Saturday, September 04, 2004

 

Gympie Muster goes from strength to strength

From Landline: ABC-TV (Australian Broadcast Corporation)
For six days every August, the hills flanking a valley west of Gympie resonate with music and festivity.

From the sea of tents pegged on every available campsite you'll hear all manner of music.

Country music had its genesis in American 'hillbilly' mountain folk music, popularised by the advent of the wind-up gramophone in the late 1920s.

Dianna Corcorcan began yodelling at the age of 12. After three years working as a human resources manager she decided music was her true calling. At the start of the year she quit the corporate world for the gypsy life of a country musician.

Dianna Corcoran is an inheritor of a rich tradition of musical performers. None loom larger than the late Slim Dusty, who died last year. A regular headline act at Gympie, Slim Dusty emerged in the 1940s when country music hit the road with rodeos, circuses and Wild West shows. His legacy - songs written about Australia and sung in an unmistakably Australian accent.

Musician Peter Denahy says Slim is gone and there's no-one to fill his shoes.

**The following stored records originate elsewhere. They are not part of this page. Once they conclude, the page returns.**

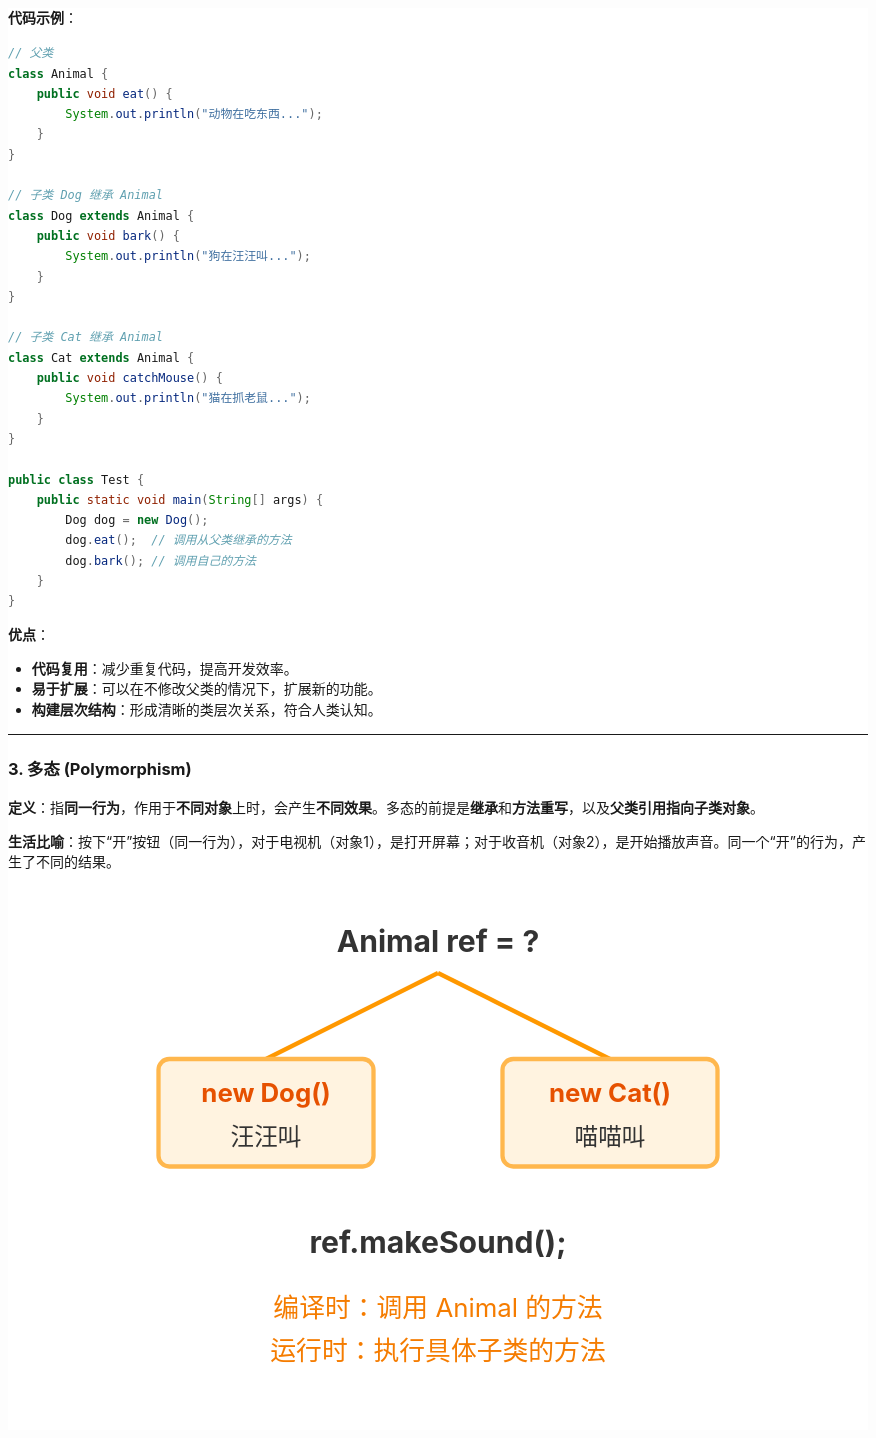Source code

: **代码示例**：
```java
// 父类
class Animal {
    public void eat() {
        System.out.println("动物在吃东西...");
    }
}

// 子类 Dog 继承 Animal
class Dog extends Animal {
    public void bark() {
        System.out.println("狗在汪汪叫...");
    }
}

// 子类 Cat 继承 Animal
class Cat extends Animal {
    public void catchMouse() {
        System.out.println("猫在抓老鼠...");
    }
}

public class Test {
    public static void main(String[] args) {
        Dog dog = new Dog();
        dog.eat();  // 调用从父类继承的方法
        dog.bark(); // 调用自己的方法
    }
}
```

**优点**：
- **代码复用**：减少重复代码，提高开发效率。
- **易于扩展**：可以在不修改父类的情况下，扩展新的功能。
- **构建层次结构**：形成清晰的类层次关系，符合人类认知。

---

### 3. 多态 (Polymorphism)

**定义**：指**同一行为**，作用于**不同对象**上时，会产生**不同效果**。多态的前提是**继承**和**方法重写**，以及**父类引用指向子类对象**。

**生活比喻**：按下“开”按钮（同一行为），对于电视机（对象1），是打开屏幕；对于收音机（对象2），是开始播放声音。同一个“开”的行为，产生了不同的结果。

<svg viewBox="0 0 400 250" xmlns="http://www.w3.org/2000/svg">
  <text x="200" y="30" font-size="14" font-weight="bold" text-anchor="middle" fill="#333">Animal ref = ?</text>
  <path d="M 200 40 L 120 80" stroke="#FF9800" stroke-width="2" marker-end="url(#arrowOrange)"/>
  <path d="M 200 40 L 280 80" stroke="#FF9800" stroke-width="2" marker-end="url(#arrowOrange)"/>
  <rect x="70" y="80" width="100" height="50" fill="#FFF3E0" stroke="#FFB74D" stroke-width="2" rx="5"/>
  <text x="120" y="100" font-size="12" font-weight="bold" text-anchor="middle" fill="#E65100">new Dog()</text>
  <text x="120" y="120" font-size="11" text-anchor="middle" fill="#333">汪汪叫</text>
  <rect x="230" y="80" width="100" height="50" fill="#FFF3E0" stroke="#FFB74D" stroke-width="2" rx="5"/>
  <text x="280" y="100" font-size="12" font-weight="bold" text-anchor="middle" fill="#E65100">new Cat()</text>
  <text x="280" y="120" font-size="11" text-anchor="middle" fill="#333">喵喵叫</text>
  <text x="200" y="170" font-size="14" font-weight="bold" text-anchor="middle" fill="#333">ref.makeSound();</text>
  <text x="200" y="200" font-size="12" text-anchor="middle" fill="#F57C00">编译时：调用 Animal 的方法</text>
  <text x="200" y="220" font-size="12" text-anchor="middle" fill="#F57C00">运行时：执行具体子类的方法</text>
  <defs>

"There are people who there who'll do different things and that's the way it goes, Johnny Cash has gone in the States too, no-one's going to fill his shoes, but that's the thing, Slim was different and just an individual and he always sort of pushed for that when he was encouraging other young talent too," he said.

In its 23 years the Gympie Muster has raised some $7 million dollars for various local and national charities and this year the recipient is Transplant Australia, for people awaiting organ donations.

The emphasis is on people in isolated rural communities. This year's Muster is expected to net some $600,000.